Patient Immobilization Support
Beth Israel Deaconess Medical Center (BIDMC)
Project overview
This project involves designing a patient immobilization support system in collaboration with Beth Israel Deaconess Medical Center. The goal is to develop a lightweight and stable support table that allows medical staff to immobilize patients during imaging or treatment procedures while maintaining patient comfort and safety.
The design focuses on structural stiffness, weight reduction, and compatibility with existing medical equipment while using manufacturable materials such as composite panels and polycarbonate components.
Problem
During certain medical procedures, specifically radiation therapy, patients must remain completely stationary to ensure accurate treatment. Current solutions can be heavy, uncomfortable, or difficult for staff to adjust. This leads to non-use of the equipment.
The objective of this project is to develop a support structure that:
immobilizes the patient securely
maintains high structural stiffness
remains lightweight and portable
integrates with existing hospital equipment
The system must also consider patient comfort and ease of use for medical staff.
What I’ve learned
designing mechanical systems for real medical applications
balancing structural stiffness with lightweight design
considering usability and ergonomics in engineering design
collaborating with external stakeholders during the design process
Design approach
The project began with defining the load conditions and design constraints of the support structure.

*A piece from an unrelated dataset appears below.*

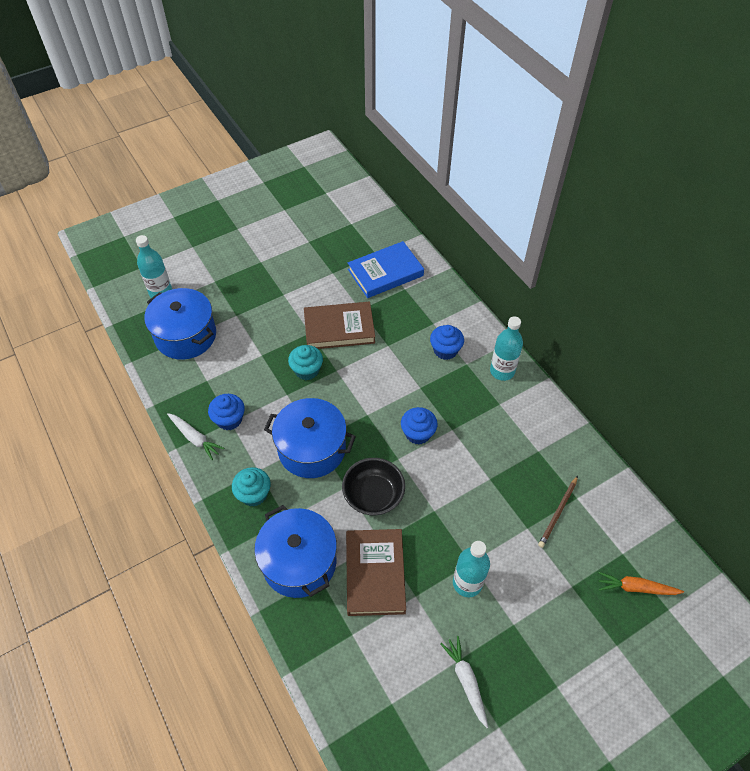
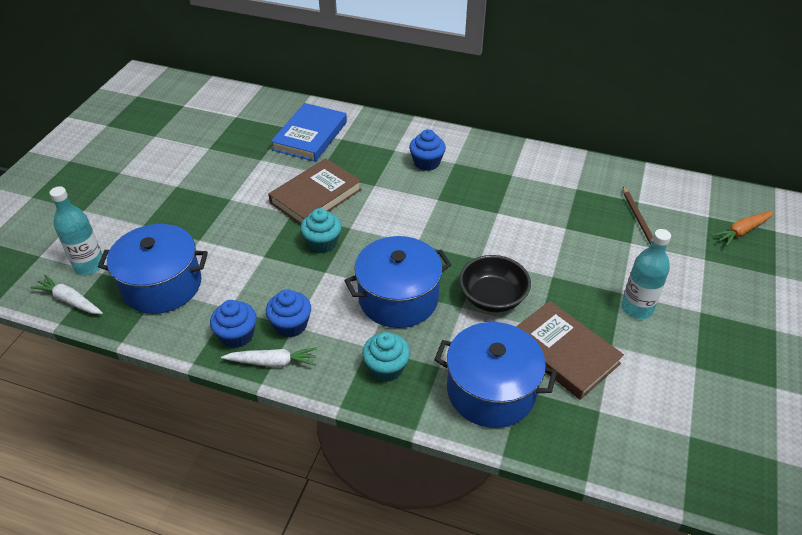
camera: 40 degrees left, 10 degrees down
(418, 433) = (474, 231): blue cupcake -> blue cupcake (237, 335)
(466, 681) = (718, 375): white carrot -> white carrot (70, 300)
(502, 371) = (487, 153): turquoise bottle -> none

Key considerations included:
supporting the full weight of a patient safely
minimizing deflection under load
reducing overall system weight
ensuring materials are compatible with medical environments
Material selection focused on carbon fiber composite panels and polycarbonate sheet stock, providing a balance between strength, stiffness, and weight.
Structural design
The structural system consists of a rigid support frame and panel surface designed to distribute patient loads evenly across the structure.
The design prioritizes:
high stiffness to prevent movement during procedures
lightweight construction for transport and positioning
modular components for ease of manufacturing and assembly
CAD models were developed to evaluate geometry, mounting interfaces, and structural behavior.
Current status
The project is currently in the design and development phase. Initial CAD models and structural concepts have been developed, and the next phase involves refining the geometry and validating structural performance through simulation and prototyping.